B-to-B Leads: the Difference between ‘Sales' and ‘Marketing' Customers
A recent marketing forum has provided useful insight into how B-to-B leads bind together the different operational cycles of sales and marketing ..
A marketing forum conducted recently (May 2010) by the technology and marketing research company Forrester Research (http://tinyurl.com/35o6wq4) provided useful insight into how B-to-B leads bind together the different operational cycles of sales and marketing.
The forum discussed how sales and marketing functions in an organisation would generate returns over the period of a year. B-to-B sales targeting was defined as the key to return on sales, finding ways to drive more targeted, focused conversations with customers that would lead to shorter-cycle, larger deals. But it was argued that marketing could actually scale faster than sales, since it implemented adaptive approaches to integrating engagement across channels, including social media.

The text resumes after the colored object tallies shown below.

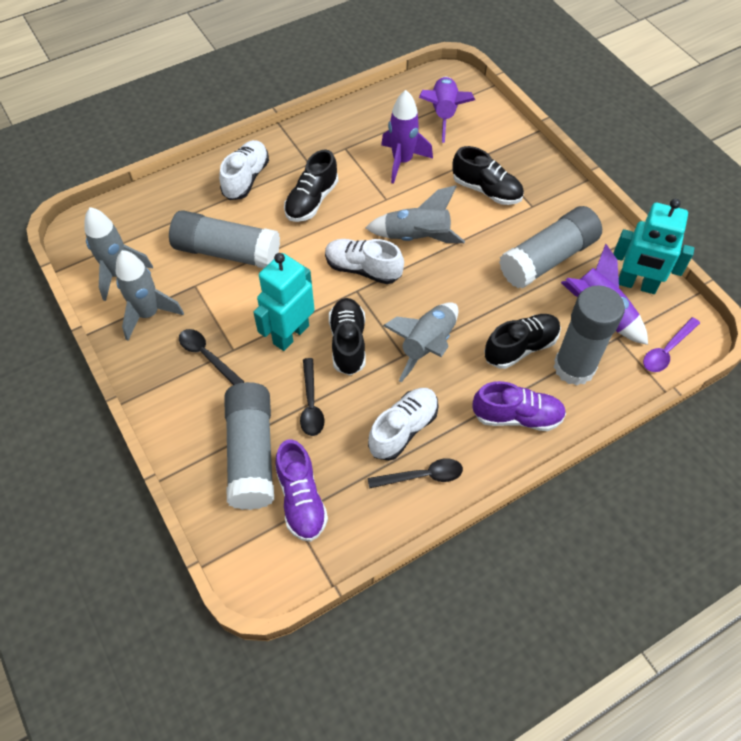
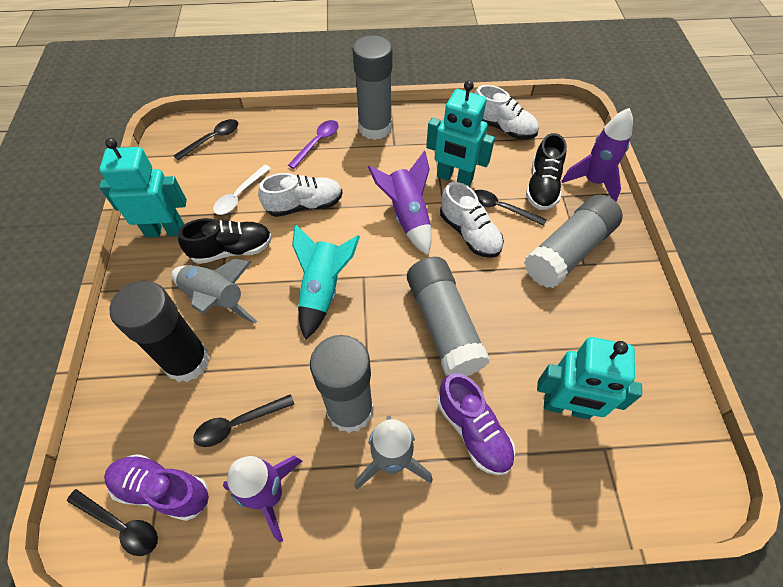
black glue stick: 0 -> 1
black shoe: 4 -> 2
black spoon: 3 -> 4
grey rocket: 4 -> 2
turquoise robot: 2 -> 3
turquoise rocket: 0 -> 1
white spoon: 0 -> 1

These two separate roles for sales and marketing were said to have a common bond in providing B-to-B lead management - but there was uncertainty on how these two roles were actually separated in practice. Forrester Research differentiated the two by describing the sales role as being responsible for revenue attainment. In most companies, that equates to a "now," "this quarter" and, sometimes, "yesterday" cycle. Marketing, however, was described as being responsible for profitable revenue growth - equating to a "pipeline," "next quarter" and (too often) "whenever" cycle in most companies
In order for marketing's and sales' efforts to better administer lead management, the distinctions between marketing customers and sales customers were also outlined:
- A marketing customer was defined as one in the process of being developed as a lead. Marketing uses engagement mechanisms to nurture customers, providing concrete value in return for additional customer data, opportunity insights and commitments to enter into deeper types of engagements.
- A sales customer, by contrast, has declared a need and is ready for a revenue discussion. Sales uses selling resources and techniques to do whatever they need to do to secure deals.

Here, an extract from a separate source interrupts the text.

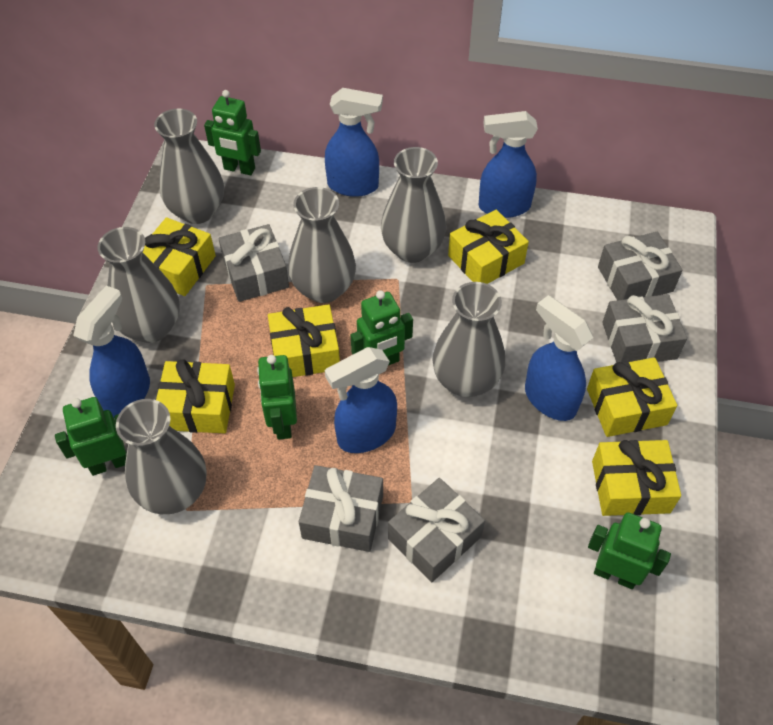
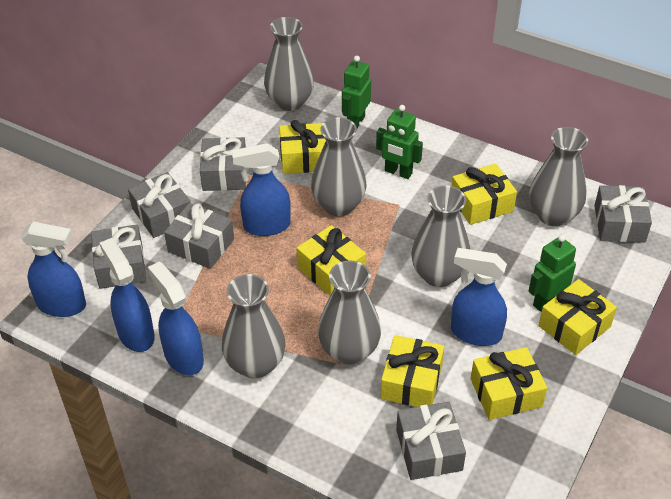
green robot: 5 -> 3
grey gift: 5 -> 6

In this context, Prospectvision plays a pivotal role - ensuring potential customers are identified thus enabling the marketing function to take over.
The Forrester forum concluded with some recommendations to ensure a clean and workable split between the sales and marketing functions. Effectively, marketing needed to:
- Ensure that every marketing interaction can be regarded as a source of value by marketing customers.
- Implement real systems for evaluating likely returns on engagements throughout the nurturing process.
- Stop throwing leads ‘over the wall' at sales, then complaining that sales hadn't closed the loop on worthless interactions.
The most important recommendation, however, to ensure successful sales and marketing harmony with regards lead management was to ensure that both functions stay focused on customers, and not just processes.